サンタクロースを疑え
童謡で、ある男の子が、「うちにはサンタクロースは来ないんじゃないか?」と心配するものを聴いた覚えがある。その訳というのが、「僕んちは団地だから」である。この団地とは、アパートやマンションのことを指しているのだと思うが、要は煙突が無いので、煙突から進入してくるのが通説であるサンタクロースが来てくれないのではという疑念であろう。
いまどき、煙突のある家など少なくとも日本ではほぼ無いし、団地なんて言葉を使う時代には既にそうであったと思う。

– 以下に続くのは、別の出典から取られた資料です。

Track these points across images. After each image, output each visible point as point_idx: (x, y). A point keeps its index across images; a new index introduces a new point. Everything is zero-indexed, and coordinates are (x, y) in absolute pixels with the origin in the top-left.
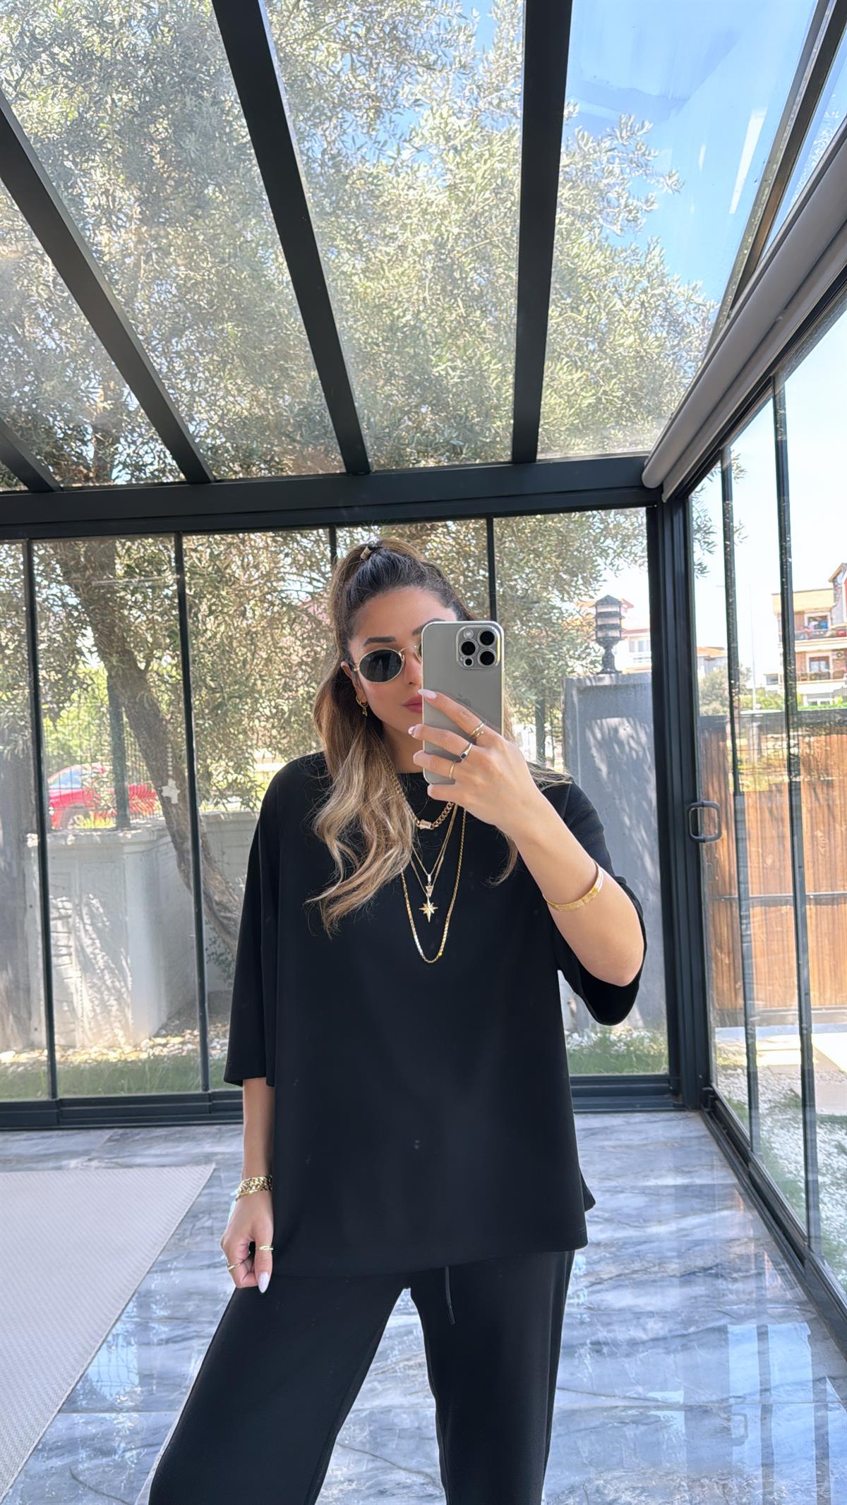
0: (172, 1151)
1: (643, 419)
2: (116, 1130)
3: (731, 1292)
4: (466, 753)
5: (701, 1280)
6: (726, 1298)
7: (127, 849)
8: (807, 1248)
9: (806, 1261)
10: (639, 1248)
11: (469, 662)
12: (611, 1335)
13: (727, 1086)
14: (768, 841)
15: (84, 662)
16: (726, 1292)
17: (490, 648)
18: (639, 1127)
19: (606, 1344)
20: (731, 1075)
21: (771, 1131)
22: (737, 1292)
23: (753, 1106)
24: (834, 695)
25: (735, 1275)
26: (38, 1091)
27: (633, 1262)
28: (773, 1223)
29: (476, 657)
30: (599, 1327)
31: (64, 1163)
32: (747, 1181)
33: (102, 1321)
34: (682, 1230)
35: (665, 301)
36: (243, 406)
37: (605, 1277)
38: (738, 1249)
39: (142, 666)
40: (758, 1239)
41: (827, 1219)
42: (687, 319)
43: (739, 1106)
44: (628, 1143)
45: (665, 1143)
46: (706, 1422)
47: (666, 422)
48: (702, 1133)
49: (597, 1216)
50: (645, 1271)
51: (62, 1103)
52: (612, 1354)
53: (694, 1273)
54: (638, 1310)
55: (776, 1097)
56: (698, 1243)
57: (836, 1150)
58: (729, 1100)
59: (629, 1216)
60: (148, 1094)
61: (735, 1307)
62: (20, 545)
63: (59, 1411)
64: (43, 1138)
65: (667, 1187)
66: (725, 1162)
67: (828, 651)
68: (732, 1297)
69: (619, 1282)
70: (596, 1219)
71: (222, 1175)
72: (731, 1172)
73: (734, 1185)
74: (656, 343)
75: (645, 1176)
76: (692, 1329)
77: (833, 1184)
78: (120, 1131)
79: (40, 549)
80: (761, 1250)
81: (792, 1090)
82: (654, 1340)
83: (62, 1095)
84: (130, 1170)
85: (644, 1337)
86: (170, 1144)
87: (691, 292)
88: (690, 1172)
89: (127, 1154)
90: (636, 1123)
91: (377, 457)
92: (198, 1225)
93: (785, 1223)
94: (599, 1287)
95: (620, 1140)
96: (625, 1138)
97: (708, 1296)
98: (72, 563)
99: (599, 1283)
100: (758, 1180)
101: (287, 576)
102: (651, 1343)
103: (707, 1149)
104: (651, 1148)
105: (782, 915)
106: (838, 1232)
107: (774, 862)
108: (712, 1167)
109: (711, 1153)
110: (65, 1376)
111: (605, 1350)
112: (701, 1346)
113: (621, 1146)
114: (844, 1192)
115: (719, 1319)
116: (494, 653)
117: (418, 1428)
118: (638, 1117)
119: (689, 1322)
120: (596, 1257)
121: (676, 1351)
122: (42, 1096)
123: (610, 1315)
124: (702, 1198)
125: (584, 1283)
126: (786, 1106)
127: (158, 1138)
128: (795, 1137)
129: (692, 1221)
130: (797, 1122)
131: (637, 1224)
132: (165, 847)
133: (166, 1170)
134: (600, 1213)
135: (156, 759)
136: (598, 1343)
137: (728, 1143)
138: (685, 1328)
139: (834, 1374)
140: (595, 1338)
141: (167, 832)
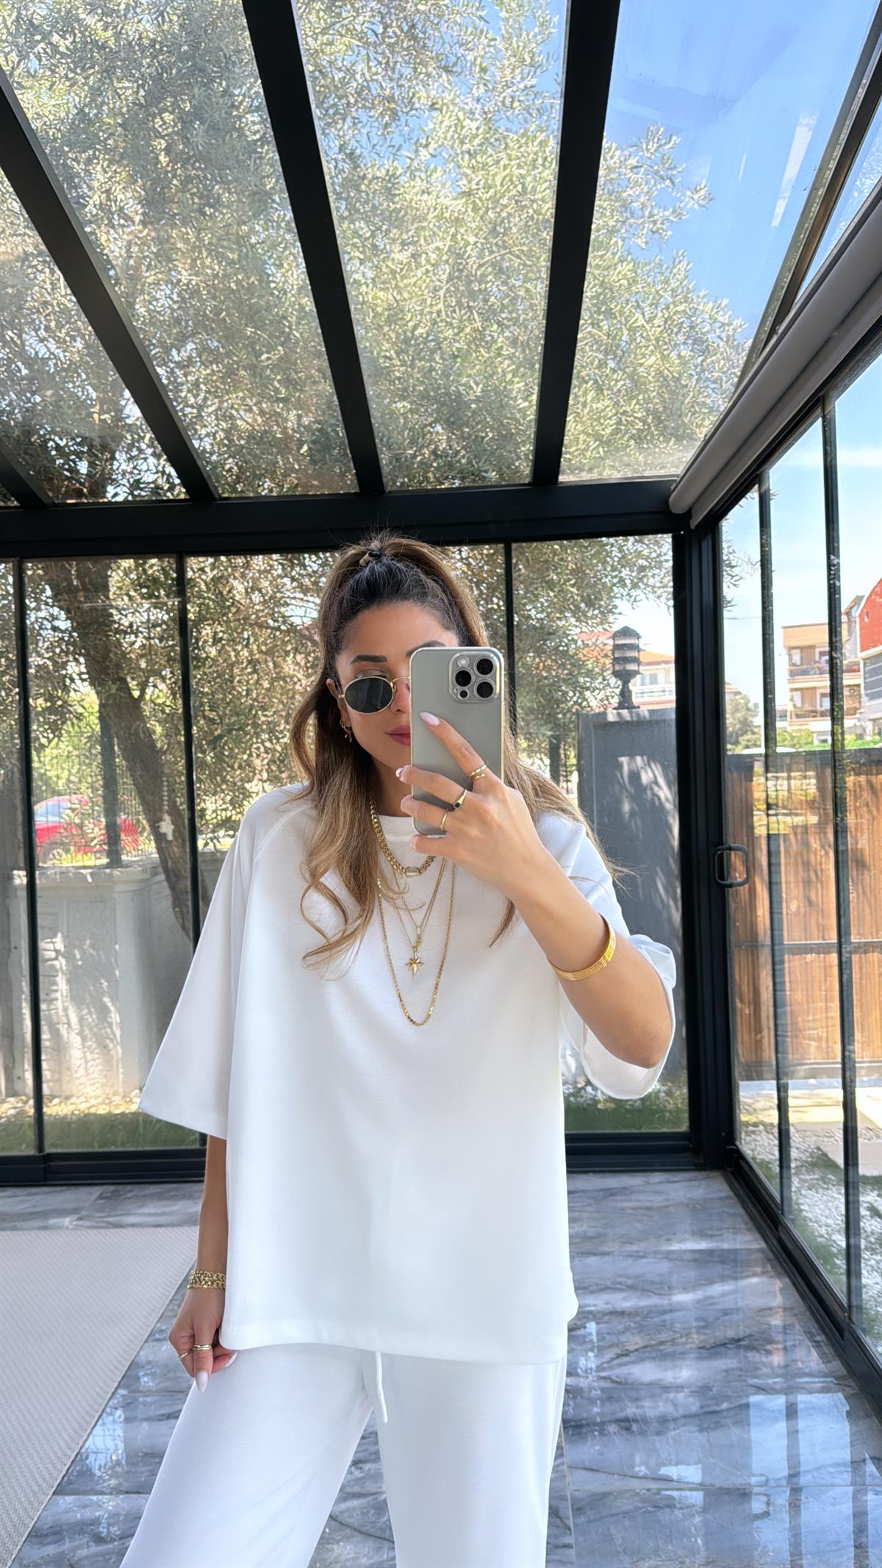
0: (167, 1209)
1: (667, 441)
2: (106, 1187)
3: (765, 1365)
4: (460, 801)
5: (731, 1352)
6: (760, 1372)
7: (119, 888)
8: (847, 1320)
9: (846, 1333)
10: (667, 1317)
11: (464, 694)
12: (640, 1411)
13: (750, 1143)
14: (792, 885)
15: (75, 691)
16: (760, 1365)
17: (488, 678)
18: (658, 1188)
19: (635, 1421)
20: (754, 1132)
21: (799, 1190)
22: (772, 1365)
23: (784, 1165)
25: (768, 1347)
26: (21, 1144)
27: (660, 1333)
28: (807, 1290)
29: (472, 689)
30: (627, 1402)
31: (52, 1222)
34: (709, 1298)
35: (689, 318)
36: (247, 420)
37: (632, 1348)
38: (768, 1320)
39: (136, 694)
40: (791, 1309)
41: (866, 1287)
42: (713, 338)
43: (764, 1164)
44: (648, 1204)
45: (687, 1205)
47: (697, 445)
48: (723, 1195)
49: (620, 1283)
50: (673, 1341)
51: (51, 1157)
52: (642, 1433)
53: (724, 1345)
54: (665, 1383)
55: (803, 1156)
56: (726, 1312)
57: (868, 1213)
58: (754, 1159)
59: (652, 1282)
60: (140, 1149)
61: (771, 1381)
62: (10, 565)
63: (54, 1494)
64: (30, 1194)
65: (689, 1252)
66: (751, 1225)
68: (766, 1370)
69: (645, 1353)
70: (619, 1286)
72: (758, 1235)
73: (761, 1251)
74: (679, 362)
75: (667, 1240)
76: (725, 1406)
77: (868, 1249)
78: (112, 1188)
79: (31, 569)
80: (794, 1320)
81: (818, 1148)
82: (685, 1417)
83: (48, 1150)
84: (123, 1230)
85: (676, 1414)
86: (165, 1203)
87: (716, 310)
88: (712, 1236)
89: (119, 1213)
90: (656, 1183)
91: (393, 477)
93: (820, 1291)
94: (625, 1359)
95: (640, 1201)
96: (644, 1199)
97: (740, 1370)
98: (65, 584)
99: (626, 1355)
102: (682, 1420)
103: (731, 1211)
104: (672, 1209)
105: (807, 963)
106: (875, 1300)
107: (799, 907)
108: (736, 1231)
109: (735, 1215)
110: (60, 1454)
111: (635, 1427)
112: (734, 1423)
113: (641, 1208)
114: (879, 1258)
115: (751, 1395)
116: (492, 683)
118: (657, 1178)
119: (722, 1397)
120: (621, 1327)
121: (708, 1429)
122: (28, 1150)
123: (637, 1390)
124: (729, 1264)
125: (609, 1355)
126: (813, 1165)
127: (152, 1196)
128: (825, 1198)
129: (717, 1289)
130: (825, 1183)
131: (662, 1292)
132: (158, 886)
133: (162, 1230)
134: (623, 1280)
135: (153, 794)
136: (627, 1420)
137: (754, 1205)
138: (718, 1405)
139: (878, 1455)
140: (622, 1415)
141: (160, 870)
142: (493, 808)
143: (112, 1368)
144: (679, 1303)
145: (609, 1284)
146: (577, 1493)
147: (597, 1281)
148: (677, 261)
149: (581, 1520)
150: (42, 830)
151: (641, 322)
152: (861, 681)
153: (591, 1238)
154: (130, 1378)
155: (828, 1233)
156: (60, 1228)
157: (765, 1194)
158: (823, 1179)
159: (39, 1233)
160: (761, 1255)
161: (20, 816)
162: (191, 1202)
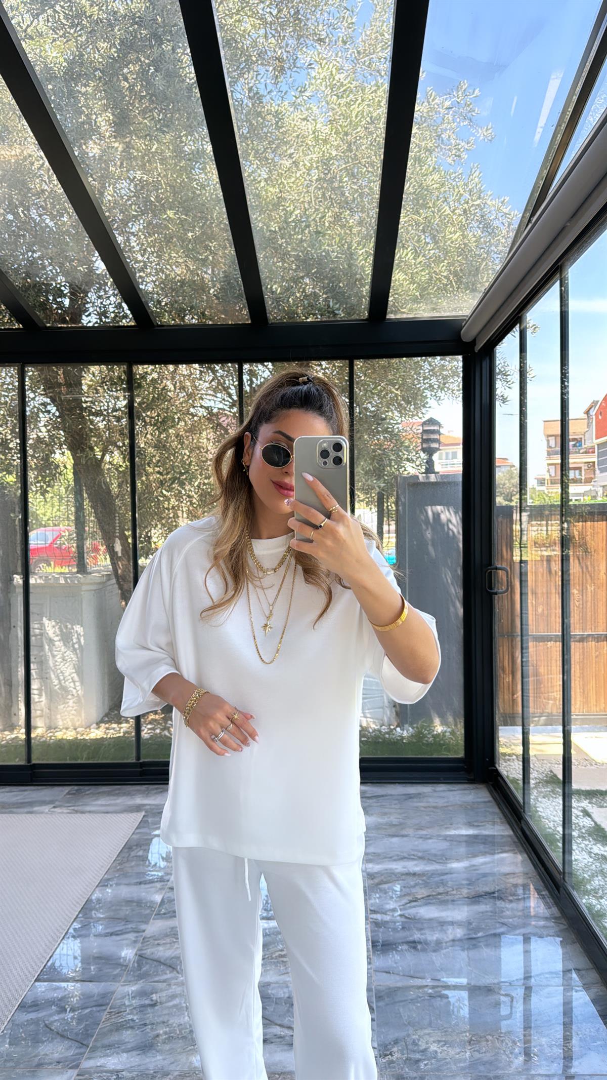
0: (113, 802)
1: (462, 292)
2: (73, 787)
3: (508, 910)
4: (322, 525)
5: (486, 901)
6: (504, 914)
7: (84, 588)
8: (562, 880)
9: (561, 889)
10: (442, 877)
11: (325, 463)
12: (423, 936)
13: (505, 767)
14: (540, 595)
16: (504, 910)
17: (339, 454)
18: (443, 794)
19: (420, 943)
20: (509, 760)
21: (536, 799)
22: (512, 909)
23: (526, 781)
24: (584, 495)
25: (511, 898)
26: (17, 757)
27: (438, 888)
28: (538, 862)
29: (330, 460)
30: (415, 931)
31: (36, 809)
32: (520, 833)
33: (65, 919)
34: (474, 866)
35: (482, 209)
36: (178, 272)
37: (419, 897)
38: (513, 881)
39: (99, 454)
40: (527, 874)
41: (576, 860)
42: (496, 223)
43: (515, 781)
44: (435, 804)
45: (461, 806)
46: (490, 997)
47: (479, 296)
48: (486, 800)
49: (413, 855)
50: (447, 893)
51: (35, 766)
52: (424, 950)
53: (481, 896)
54: (441, 920)
55: (540, 776)
56: (485, 875)
57: (581, 814)
58: (508, 777)
59: (435, 855)
61: (511, 920)
62: (16, 368)
63: (36, 981)
64: (20, 791)
65: (463, 835)
66: (504, 820)
67: (581, 463)
68: (508, 913)
69: (428, 900)
70: (412, 857)
71: (150, 820)
72: (508, 827)
73: (510, 836)
74: (474, 239)
75: (446, 828)
76: (480, 934)
77: (579, 837)
78: (76, 788)
79: (31, 371)
80: (529, 881)
81: (551, 771)
82: (453, 941)
83: (34, 762)
84: (83, 815)
85: (446, 939)
86: (112, 798)
87: (500, 204)
88: (478, 826)
89: (81, 804)
90: (440, 791)
91: (274, 314)
92: (133, 854)
93: (546, 862)
94: (413, 904)
95: (429, 802)
96: (432, 801)
97: (491, 912)
99: (415, 901)
100: (528, 833)
101: (204, 396)
102: (451, 943)
103: (490, 810)
104: (450, 808)
105: (548, 648)
106: (583, 870)
107: (543, 610)
108: (494, 823)
109: (493, 813)
110: (39, 956)
111: (419, 947)
112: (487, 945)
113: (430, 807)
114: (588, 843)
115: (499, 928)
116: (342, 457)
117: (289, 997)
118: (442, 787)
119: (479, 929)
120: (412, 883)
121: (468, 949)
122: (20, 761)
123: (422, 923)
124: (487, 844)
125: (405, 900)
126: (547, 782)
127: (103, 793)
128: (554, 804)
129: (480, 860)
130: (554, 794)
131: (441, 861)
132: (111, 587)
133: (109, 815)
134: (415, 853)
135: (109, 524)
136: (414, 942)
137: (506, 807)
138: (475, 934)
139: (579, 967)
140: (411, 939)
141: (113, 577)
142: (341, 530)
143: (74, 903)
144: (452, 868)
145: (405, 855)
146: (379, 987)
147: (399, 853)
148: (474, 170)
149: (381, 1004)
150: (34, 550)
151: (448, 212)
152: (595, 460)
153: (395, 825)
154: (87, 908)
155: (554, 826)
156: (42, 813)
157: (513, 799)
158: (553, 791)
159: (27, 816)
160: (509, 839)
161: (19, 538)
162: (129, 797)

それでも、煙突がどのようなものかは知っている子供が多いと思うが、あんなものから進入してきたり、さらにはそこから退出するなど、ちょっと考えれば出来そうにないことは子供でも分かりそうなものと思う。
何が言いたいかというと、このように矛盾だらけのサンタクロースの風説をすんなり受け入れるクセを子供の頃からつけてしまっていいのだろうかということだ。これは、大人になっても引きずることは間違いがないと思える。活字やテレビニュースや風説や噂を簡単に信じてしまう大人の多さを見ると、つくづくそう思う。
最近、タイ国で人気のある日本の「ドラえもん」のイベントが行われ、かぶりもののドラえもんを見て子供達が歓声を上げ、触ったり、その口に食べ物を押し付けたりしていた。
しかし、いくら子供でも(幼児というほど小さくない子も多かった)、あれが本物のドラえもんでないことくらい分るだろう。いや、分っているはずである。
それなのに、なぜ自分を騙して大喜びしてしまうのだろう?
谷川流さんの小説「涼宮ハルヒの憂鬱」では、主人公のキョン(高校1年生男子)は、サンタクロースを最初から信じていなかったと断言し、幼稚園のクリスマスイベントに現れたサンタクロースを偽者と認識していたし、他の子供達だってそうだと言うところから物語が始まる。
そんなキョンは、高校生になる時には、幽霊、妖怪、宇宙人、未来人、異世界人、超能力者などというガキな夢から卒業していたことを誇るが、入学した高校の後ろの席に、宇宙人、未来人、異世界人、超能力者にしか興味がないという美少女、涼宮ハルヒがいたというわけである。
だが、ハルヒは宇宙人や未来人が存在すると主張したりしない。存在することを当然として考え、話し、行動しているのだ。
ハルヒがどれほど凄いかは、小説を読むかアニメを見ていただければ分るが、彼女と同じようにやれば、誰でも彼女と同じ力を得るだろう。
イエス・キリストも現代インドの聖者も同じことを言っている。